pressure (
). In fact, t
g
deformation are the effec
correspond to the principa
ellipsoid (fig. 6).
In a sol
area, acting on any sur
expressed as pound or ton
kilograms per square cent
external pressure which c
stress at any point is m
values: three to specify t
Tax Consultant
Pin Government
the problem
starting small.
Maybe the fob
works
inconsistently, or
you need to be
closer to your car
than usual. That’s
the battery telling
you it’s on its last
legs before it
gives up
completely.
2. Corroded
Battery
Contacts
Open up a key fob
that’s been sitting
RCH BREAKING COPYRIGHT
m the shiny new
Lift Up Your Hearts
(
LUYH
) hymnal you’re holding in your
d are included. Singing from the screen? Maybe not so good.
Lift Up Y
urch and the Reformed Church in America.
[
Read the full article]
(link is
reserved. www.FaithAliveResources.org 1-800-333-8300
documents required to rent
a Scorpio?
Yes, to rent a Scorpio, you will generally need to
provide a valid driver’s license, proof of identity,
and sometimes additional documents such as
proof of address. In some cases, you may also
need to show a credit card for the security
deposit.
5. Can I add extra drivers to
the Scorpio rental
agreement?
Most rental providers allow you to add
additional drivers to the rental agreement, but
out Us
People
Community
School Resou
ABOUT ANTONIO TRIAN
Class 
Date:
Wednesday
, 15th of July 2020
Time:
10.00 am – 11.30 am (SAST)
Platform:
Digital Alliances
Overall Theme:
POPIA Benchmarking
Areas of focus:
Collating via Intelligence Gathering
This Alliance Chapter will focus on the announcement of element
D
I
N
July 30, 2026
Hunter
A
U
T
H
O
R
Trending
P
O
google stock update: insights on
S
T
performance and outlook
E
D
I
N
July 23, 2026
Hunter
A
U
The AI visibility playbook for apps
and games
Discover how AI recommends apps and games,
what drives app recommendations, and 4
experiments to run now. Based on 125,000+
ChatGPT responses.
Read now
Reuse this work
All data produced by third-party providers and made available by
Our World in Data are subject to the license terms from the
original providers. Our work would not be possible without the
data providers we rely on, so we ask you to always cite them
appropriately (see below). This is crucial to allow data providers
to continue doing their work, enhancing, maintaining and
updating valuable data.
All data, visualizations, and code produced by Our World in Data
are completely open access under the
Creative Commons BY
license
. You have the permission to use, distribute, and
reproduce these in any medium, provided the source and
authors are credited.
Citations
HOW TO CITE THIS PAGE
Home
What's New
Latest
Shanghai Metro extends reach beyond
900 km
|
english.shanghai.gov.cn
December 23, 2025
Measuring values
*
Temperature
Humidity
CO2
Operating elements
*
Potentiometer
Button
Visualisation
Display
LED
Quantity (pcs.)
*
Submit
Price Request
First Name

★ ★ ★ ★ ★

* _Exercise prompt_: Set down precisely the lines above between the line holding "values: three to specify t" and the line holding "RCH BREAKING COPYRIGHT", inclusive, and nothing beyond them.

* _Finished exercise_:
values: three to specify t
Tax Consultant
Pin Government
the problem
starting small.
Maybe the fob
works
inconsistently, or
you need to be
closer to your car
than usual. That’s
the battery telling
you it’s on its last
legs before it
gives up
completely.
2. Corroded
Battery
Contacts
Open up a key fob
that’s been sitting
RCH BREAKING COPYRIGHT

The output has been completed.